Federal judges are set to hear arguments Wednesday on the North Carolina law that allows magistrates to refuse to marry same-sex couples by citing religious beliefs, then opting out of performing all marriages.
The law was passed in 2015 in the Republican-controlled General Assembly despite a veto by former Republican Gov. Pat McCrory.
The case goes before a panel of judges on the 4th U.S. Circuit Court of Appeals in Richmond, Va., about eight months after U.S. District Judge Max Cogburn dismissed a lawsuit filed by three couples who challenged the law.
Cogburn ruled that the couples lacked legal standing as taxpayers to sue “by virtue of the fact that their claims are merely generalized grievances with a state law with which they disagree.”
The couples, Cogburn continued, had not “alleged, let alone submitted affidavits or other evidence, showing any injury in the form of direct harm that might allow the court to find standing on grounds other than taxpayer status.”
The judge, though, did not rule out the potential for other challenges of the law by people who could show harm.
Under the law, the state court system doesn’t have to reveal which magistrates have opted out of their responsibility to perform marriages.
“A law that allows a state official to opt out of performing some of the duties of the office for sincerely held religious beliefs, while keeping it a secret that the official opted out, is fraught with potential for harm that could be of constitutional magnitude,” the judge wrote.
The three couples – Kay Diane Ansley and Catherine McGaughey of McDowell County, Carol Ann and Thomas Roger Person of Moore County and Kelley Penn and Sonja Goodman of Swain County – are challenging that ruling, saying their tax dollars should not go “to aid, promote, and endorse” a state law that creates and allows “a religious exemption from the judicial oath of office and the duty to marry all citizens.”
They argue that such mandated spending by the legislature “to promote religion against their conscience” not only gives them the legal right to challenge the law merely as taxpayers, but also violates the 14th Amendment and its equal protection clause.
At the time the lawsuit was filed, roughly 5 percent of North Carolina’s magistrates were refusing to marry same-sex couples for religious reasons. That included every magistrate in McDowell County.

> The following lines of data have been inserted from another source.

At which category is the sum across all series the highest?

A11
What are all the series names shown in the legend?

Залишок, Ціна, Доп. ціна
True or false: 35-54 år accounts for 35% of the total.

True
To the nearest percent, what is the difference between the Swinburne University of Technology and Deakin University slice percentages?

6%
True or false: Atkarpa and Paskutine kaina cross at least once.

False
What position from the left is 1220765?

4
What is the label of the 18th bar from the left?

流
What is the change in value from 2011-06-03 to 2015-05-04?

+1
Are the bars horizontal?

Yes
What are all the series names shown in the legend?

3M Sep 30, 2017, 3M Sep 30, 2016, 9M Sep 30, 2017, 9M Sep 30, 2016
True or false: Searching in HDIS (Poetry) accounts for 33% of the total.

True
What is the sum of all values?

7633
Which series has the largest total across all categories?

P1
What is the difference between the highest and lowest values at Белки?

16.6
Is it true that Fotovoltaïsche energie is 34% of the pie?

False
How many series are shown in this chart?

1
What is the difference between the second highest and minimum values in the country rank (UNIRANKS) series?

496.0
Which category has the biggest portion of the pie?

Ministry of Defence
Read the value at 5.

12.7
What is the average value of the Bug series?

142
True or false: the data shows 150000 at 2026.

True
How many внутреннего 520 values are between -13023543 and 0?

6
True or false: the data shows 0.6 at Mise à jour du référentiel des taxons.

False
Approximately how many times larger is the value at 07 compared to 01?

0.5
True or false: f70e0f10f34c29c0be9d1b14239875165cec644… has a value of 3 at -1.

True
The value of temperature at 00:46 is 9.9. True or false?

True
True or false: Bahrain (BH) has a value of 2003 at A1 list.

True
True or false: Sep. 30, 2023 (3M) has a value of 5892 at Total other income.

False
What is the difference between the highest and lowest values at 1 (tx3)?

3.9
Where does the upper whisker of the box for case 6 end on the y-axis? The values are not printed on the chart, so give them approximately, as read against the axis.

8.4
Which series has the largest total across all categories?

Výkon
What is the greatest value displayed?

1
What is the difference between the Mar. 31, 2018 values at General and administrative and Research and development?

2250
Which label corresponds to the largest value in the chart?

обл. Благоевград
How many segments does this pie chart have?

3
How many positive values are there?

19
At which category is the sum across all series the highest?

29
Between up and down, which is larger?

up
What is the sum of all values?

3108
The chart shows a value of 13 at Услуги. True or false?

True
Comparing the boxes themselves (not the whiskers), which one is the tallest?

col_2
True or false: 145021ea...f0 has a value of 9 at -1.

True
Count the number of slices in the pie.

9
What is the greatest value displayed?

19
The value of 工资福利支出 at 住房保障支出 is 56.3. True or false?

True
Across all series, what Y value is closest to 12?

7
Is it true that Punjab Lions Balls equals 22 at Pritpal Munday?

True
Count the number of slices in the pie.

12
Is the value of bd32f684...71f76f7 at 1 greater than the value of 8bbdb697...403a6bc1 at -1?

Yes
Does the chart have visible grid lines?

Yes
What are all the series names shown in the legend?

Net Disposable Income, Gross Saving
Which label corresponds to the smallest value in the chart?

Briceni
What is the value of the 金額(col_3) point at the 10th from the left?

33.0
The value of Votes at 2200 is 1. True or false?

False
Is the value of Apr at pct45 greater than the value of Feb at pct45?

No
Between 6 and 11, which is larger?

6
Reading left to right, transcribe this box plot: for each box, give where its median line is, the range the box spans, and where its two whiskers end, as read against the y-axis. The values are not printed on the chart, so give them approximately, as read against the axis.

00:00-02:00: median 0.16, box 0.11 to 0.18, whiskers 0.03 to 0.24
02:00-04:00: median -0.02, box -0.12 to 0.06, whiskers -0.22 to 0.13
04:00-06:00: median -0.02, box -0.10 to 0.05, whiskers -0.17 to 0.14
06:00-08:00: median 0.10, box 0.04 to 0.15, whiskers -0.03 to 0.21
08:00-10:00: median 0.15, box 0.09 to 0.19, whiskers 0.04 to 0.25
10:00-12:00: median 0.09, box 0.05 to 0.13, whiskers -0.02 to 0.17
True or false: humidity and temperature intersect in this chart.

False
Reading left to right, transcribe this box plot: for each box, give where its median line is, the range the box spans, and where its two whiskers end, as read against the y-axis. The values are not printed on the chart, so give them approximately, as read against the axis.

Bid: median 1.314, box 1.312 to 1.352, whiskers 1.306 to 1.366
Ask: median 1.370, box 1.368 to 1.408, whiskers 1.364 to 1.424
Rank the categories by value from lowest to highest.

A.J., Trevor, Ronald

Under the law, magistrates are to be brought in from another county to perform marriages.
In a hearing on the case in August, Cogburn said he was bothered that when magistrates who claim a religious exception fill out a form saying so, court administrators appear to require that it be kept secret.
Gay couples who come before a local judge for an eviction or small claim have a right to know if that judge won’t marry gays, he said.
“When litigants come to you, they have to know they are getting a fair shot,” Cogburn said.
Advocates of the law, such as Sen. Phil Berger, president pro tempore of the state Senate, say the challengers were unable to show that anyone had been unable to marry because of a magistrate’s recusal.
After Cogburn’s ruling, Berger called it a “reasonable law which protects fundamental First Amendment rights.”
But gay rights advocates argue that the law is discriminatory.
“This law distorts the true meaning of religious freedom,” the Rev. Jasmine Beach-Ferrara, executive director of the Campaign for Southern Equality, said in a statement this week. “From the day it was proposed, it’s been clear that SB2 is about one thing and one thing only – finding a new way to discriminate against same-sex couples. We will keep standing up to discrimination until LGBTQ people are equal in every sphere of life.”